* **ASSIGNED TASK**: Your answer should reproduce the full set of records exactly as given.

* **RECORDS FOR THIS TASK**:

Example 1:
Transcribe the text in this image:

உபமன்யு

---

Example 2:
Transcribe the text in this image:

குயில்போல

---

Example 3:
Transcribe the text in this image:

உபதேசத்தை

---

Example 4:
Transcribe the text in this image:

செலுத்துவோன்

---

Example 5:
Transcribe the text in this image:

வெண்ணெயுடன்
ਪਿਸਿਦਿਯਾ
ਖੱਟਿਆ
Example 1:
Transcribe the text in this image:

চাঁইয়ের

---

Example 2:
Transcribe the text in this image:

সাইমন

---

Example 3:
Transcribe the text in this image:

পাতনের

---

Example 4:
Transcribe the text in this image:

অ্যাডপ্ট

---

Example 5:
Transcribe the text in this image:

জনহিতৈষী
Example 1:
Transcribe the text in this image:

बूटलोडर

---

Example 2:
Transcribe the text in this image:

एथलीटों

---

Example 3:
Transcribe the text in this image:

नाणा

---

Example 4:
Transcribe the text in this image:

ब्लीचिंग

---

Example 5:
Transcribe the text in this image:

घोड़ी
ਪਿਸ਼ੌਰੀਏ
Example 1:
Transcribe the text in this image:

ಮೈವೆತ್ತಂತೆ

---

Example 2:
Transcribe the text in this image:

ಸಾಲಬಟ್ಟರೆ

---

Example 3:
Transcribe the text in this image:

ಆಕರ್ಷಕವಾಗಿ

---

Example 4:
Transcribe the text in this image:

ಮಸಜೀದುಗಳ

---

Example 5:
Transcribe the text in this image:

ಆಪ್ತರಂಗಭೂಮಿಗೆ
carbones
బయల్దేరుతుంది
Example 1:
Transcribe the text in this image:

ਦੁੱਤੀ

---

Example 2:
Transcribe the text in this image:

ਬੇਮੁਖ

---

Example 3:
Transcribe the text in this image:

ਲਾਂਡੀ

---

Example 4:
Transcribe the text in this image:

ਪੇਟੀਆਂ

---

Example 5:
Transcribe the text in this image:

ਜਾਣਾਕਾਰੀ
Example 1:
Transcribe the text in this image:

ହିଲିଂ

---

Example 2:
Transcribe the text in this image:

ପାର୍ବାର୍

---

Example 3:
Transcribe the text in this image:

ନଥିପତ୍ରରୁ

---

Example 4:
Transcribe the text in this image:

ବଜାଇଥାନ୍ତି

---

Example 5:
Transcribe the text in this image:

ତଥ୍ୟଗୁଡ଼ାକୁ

* **SOLUTION TO THIS PROBLEM**:
Example 1:
Transcribe the text in this image:

உபமன்யு

---

Example 2:
Transcribe the text in this image:

குயில்போல

---

Example 3:
Transcribe the text in this image:

உபதேசத்தை

---

Example 4:
Transcribe the text in this image:

செலுத்துவோன்

---

Example 5:
Transcribe the text in this image:

வெண்ணெயுடன்
ਪਿਸਿਦਿਯਾ
ਖੱਟਿਆ
Example 1:
Transcribe the text in this image:

চাঁইয়ের

---

Example 2:
Transcribe the text in this image:

সাইমন

---

Example 3:
Transcribe the text in this image:

পাতনের

---

Example 4:
Transcribe the text in this image:

অ্যাডপ্ট

---

Example 5:
Transcribe the text in this image:

জনহিতৈষী
Example 1:
Transcribe the text in this image:

बूटलोडर

---

Example 2:
Transcribe the text in this image:

एथलीटों

---

Example 3:
Transcribe the text in this image:

नाणा

---

Example 4:
Transcribe the text in this image:

ब्लीचिंग

---

Example 5:
Transcribe the text in this image:

घोड़ी
ਪਿਸ਼ੌਰੀਏ
Example 1:
Transcribe the text in this image:

ಮೈವೆತ್ತಂತೆ

---

Example 2:
Transcribe the text in this image:

ಸಾಲಬಟ್ಟರೆ

---

Example 3:
Transcribe the text in this image:

ಆಕರ್ಷಕವಾಗಿ

---

Example 4:
Transcribe the text in this image:

ಮಸಜೀದುಗಳ

---

Example 5:
Transcribe the text in this image:

ಆಪ್ತರಂಗಭೂಮಿಗೆ
carbones
బయల్దేరుతుంది
Example 1:
Transcribe the text in this image:

ਦੁੱਤੀ

---

Example 2:
Transcribe the text in this image:

ਬੇਮੁਖ

---

Example 3:
Transcribe the text in this image:

ਲਾਂਡੀ

---

Example 4:
Transcribe the text in this image:

ਪੇਟੀਆਂ

---

Example 5:
Transcribe the text in this image:

ਜਾਣਾਕਾਰੀ
Example 1:
Transcribe the text in this image:

ହିଲିଂ

---

Example 2:
Transcribe the text in this image:

ପାର୍ବାର୍

---

Example 3:
Transcribe the text in this image:

ନଥିପତ୍ରରୁ

---

Example 4:
Transcribe the text in this image:

ବଜାଇଥାନ୍ତି

---

Example 5:
Transcribe the text in this image:

ତଥ୍ୟଗୁଡ଼ାକୁ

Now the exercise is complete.